The “low collateral damage” that Awad referred to is another of the Drone Papers’ revelations. In a May 2013 speech about drone policy, President Obama said, “there must be near-certainty that no civilians will be killed or injured” before a strike is authorized. But one document, described by journalist Cora Currier in “The Kill Chain,” part three of the investigation, shows that the “near certainty” principle isn’t actually applied to civilians. Currier reports that there must be “near certainty” that the target is present – not that no civilians will be killed or injured – and a “low CDE [collateral damage estimate],” meaning a low chance of civilian death or injury.

The Bureau of Investigative Journalism has been documenting this “collateral damage” for years, finding that between 159 and 261 civilians have been killed by drone strikes in Yemen and between seven and 52 in Somalia since 2002.

Augustin said, “If we’re not sure that civilians may or may not die, it seems to me as though we would be committing terror to those civilian populations.” Alvarez offered a metaphor: “It sounds like a guess and check. That sounds like when I’m writing code, and when I screw up the code, I just have to do it again.” And Awad asked, “What do they consider a low collateral damage estimate? How many innocent lives are lost?”

That same document, which reveals the administration’s two-step process for creating and acting on its kill list, shows that once President Obama approved a target to be killed, Joint Special Operations Command (JSOC) had at the time (and may still have) a 60-day window for lethal action in Yemen and Somalia in 2011 and 2012. The administration has nonetheless defended the drone program as a means to prevent “imminent threats” to the United States.

Awad said, “I don’t know how imminent the threat can be if they’re given a 60 day window.

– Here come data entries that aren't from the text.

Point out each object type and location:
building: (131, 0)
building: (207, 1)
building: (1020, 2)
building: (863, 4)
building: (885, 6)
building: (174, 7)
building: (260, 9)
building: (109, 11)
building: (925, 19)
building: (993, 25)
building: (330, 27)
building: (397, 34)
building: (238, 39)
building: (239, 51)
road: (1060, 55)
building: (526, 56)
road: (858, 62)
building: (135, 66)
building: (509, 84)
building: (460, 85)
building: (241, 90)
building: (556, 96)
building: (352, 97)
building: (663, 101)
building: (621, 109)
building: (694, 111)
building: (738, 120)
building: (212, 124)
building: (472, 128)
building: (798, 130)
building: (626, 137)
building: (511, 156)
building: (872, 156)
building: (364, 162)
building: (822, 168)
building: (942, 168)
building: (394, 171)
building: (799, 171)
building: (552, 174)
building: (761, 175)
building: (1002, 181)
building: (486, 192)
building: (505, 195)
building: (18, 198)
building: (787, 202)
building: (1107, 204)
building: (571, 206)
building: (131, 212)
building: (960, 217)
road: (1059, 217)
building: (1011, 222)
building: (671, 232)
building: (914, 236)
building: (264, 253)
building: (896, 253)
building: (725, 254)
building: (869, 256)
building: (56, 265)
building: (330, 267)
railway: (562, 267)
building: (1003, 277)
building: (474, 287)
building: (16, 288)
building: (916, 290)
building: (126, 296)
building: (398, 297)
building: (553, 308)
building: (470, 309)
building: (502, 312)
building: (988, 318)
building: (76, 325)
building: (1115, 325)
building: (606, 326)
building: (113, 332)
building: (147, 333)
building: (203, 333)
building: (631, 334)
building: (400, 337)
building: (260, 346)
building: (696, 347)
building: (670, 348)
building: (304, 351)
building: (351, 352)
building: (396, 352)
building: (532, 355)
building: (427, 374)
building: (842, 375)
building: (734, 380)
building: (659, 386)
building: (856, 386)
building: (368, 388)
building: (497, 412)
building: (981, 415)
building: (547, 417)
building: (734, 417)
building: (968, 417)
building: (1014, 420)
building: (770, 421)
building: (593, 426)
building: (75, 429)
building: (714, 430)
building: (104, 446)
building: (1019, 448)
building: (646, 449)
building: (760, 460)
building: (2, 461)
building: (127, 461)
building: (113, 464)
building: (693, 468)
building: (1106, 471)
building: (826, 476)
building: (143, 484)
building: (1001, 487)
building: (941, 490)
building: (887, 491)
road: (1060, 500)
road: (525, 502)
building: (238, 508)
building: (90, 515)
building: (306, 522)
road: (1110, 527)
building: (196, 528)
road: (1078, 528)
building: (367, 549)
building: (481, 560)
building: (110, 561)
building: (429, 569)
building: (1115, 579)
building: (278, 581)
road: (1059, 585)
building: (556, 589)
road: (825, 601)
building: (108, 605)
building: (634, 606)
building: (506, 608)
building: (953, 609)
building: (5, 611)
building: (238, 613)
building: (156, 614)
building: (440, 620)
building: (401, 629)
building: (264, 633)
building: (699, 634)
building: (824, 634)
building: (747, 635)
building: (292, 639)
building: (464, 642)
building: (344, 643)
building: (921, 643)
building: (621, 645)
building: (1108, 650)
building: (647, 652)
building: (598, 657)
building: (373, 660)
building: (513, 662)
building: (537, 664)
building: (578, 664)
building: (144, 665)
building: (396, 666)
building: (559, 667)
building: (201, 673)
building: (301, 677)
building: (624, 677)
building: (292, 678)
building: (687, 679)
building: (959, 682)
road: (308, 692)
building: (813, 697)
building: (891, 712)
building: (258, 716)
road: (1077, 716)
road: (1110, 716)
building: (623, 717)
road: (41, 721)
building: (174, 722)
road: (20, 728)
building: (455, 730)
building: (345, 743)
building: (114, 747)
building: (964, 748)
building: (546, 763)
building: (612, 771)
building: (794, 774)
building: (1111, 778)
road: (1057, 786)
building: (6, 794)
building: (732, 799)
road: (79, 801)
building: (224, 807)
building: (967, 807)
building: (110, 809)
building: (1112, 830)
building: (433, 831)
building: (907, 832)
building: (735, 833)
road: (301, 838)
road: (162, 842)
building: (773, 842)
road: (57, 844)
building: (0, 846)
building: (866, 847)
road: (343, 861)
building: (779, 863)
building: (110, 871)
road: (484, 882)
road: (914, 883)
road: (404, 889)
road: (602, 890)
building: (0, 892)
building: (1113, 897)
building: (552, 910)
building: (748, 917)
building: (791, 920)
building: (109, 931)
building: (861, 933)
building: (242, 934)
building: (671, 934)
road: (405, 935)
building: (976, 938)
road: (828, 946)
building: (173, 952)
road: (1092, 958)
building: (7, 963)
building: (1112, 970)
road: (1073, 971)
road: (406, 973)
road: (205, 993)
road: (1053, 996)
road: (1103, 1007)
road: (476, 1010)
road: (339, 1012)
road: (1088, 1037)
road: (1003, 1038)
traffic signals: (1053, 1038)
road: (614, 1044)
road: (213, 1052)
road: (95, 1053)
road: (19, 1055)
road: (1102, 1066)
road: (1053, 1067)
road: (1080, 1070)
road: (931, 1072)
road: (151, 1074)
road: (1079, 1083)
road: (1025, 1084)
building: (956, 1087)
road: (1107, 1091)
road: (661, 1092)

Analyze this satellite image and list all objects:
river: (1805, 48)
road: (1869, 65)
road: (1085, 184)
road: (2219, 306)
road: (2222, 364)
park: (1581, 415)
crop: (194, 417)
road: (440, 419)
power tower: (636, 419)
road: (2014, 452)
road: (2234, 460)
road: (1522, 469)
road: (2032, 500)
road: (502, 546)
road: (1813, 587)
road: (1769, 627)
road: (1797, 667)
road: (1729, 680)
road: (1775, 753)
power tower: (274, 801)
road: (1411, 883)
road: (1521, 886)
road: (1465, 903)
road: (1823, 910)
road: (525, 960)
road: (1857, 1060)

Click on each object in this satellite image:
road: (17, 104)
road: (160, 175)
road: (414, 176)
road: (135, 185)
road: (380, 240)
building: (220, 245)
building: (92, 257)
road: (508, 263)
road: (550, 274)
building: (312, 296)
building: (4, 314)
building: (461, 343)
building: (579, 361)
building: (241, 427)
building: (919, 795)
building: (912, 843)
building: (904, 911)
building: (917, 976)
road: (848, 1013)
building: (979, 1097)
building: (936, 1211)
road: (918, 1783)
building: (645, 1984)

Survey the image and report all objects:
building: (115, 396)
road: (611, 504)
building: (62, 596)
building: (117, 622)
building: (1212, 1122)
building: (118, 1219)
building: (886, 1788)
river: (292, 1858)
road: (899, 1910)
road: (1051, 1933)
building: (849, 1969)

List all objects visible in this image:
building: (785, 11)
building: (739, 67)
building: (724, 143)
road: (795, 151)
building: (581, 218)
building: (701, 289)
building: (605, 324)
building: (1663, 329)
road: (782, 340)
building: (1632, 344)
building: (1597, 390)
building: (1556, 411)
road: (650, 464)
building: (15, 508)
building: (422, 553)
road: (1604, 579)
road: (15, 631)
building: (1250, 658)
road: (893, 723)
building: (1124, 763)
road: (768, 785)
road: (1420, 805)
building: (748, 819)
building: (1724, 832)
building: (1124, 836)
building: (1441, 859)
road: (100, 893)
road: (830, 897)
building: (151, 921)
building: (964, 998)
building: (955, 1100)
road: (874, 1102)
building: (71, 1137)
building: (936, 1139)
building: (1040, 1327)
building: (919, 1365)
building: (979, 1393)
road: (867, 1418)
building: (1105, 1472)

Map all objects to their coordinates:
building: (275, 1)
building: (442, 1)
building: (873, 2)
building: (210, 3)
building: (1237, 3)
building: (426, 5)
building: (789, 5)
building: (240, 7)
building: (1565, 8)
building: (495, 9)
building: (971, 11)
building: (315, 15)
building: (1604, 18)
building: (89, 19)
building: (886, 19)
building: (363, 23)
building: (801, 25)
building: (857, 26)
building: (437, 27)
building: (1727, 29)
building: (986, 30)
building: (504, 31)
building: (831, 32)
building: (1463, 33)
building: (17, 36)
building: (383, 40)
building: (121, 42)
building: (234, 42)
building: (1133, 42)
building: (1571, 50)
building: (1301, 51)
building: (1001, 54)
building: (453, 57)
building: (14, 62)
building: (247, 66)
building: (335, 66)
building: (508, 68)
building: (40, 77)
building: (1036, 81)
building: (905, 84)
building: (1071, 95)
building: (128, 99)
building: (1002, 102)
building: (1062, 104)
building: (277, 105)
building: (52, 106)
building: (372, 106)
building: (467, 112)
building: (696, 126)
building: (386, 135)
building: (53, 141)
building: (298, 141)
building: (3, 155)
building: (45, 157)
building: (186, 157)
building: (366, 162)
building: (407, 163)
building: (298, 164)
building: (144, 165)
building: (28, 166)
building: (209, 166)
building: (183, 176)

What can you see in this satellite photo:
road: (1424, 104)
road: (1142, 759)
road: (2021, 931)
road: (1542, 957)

I think that an imminent threat would be one that we have substantial evidence to prove that he or she is within a short period of time, has the capability of either attacking the U.S. mainland or attacking a U.S. embassy, or that American civilians are at stake.” Daniel Alvarez, FCLC ’19, a philosophy major agreed: “I feel like that’s way too much time.”

While a 60-day authorization window may seem to Awad and Alvarez an unreasonably long period of time, Lee said it may not violate international law: “The proportionality/tailoring aspects of international law of war are very nebulous, but two months, as opposed to two years, seems okay unless it straddles a peace event that can reasonably be viewed as a material change in the circumstances.”

In the documents obtained by The Intercept, there’s a bevy of corporate language used to describe aspects of the assassination program: the “tyranny of distance,” a reference to the great lengths drones must fly from their bases to targeted countries; “baseball card,” a reference to a slide of information about a candidate for assassination that is presented to members of the chain of command; a slide titled “Manhunting Basics”; “Arab features” to describe someone being targeted; “Find, Fix, Finish,” JSOC’s assassination doctrine; and of course jackpot and EKIA.

Augustin called this language “definitely a mechanism to dehumanize people.” Awad said he was “shocked” by these terms. “It kind of makes it seem that this is a game, and it’s a hunting game,” he said.

The documents are also a further confirmation of CIA Director and former counterterrorism adviser John Brennan’s, FCRH ’77, role in the drone program, specifically his top role in deciding whom should be killed, portrayed in an illustration by The Intercept. Fordham University awarded Brennan an honorary degree in 2012 and rejected a petition to revoke that degree in this past May.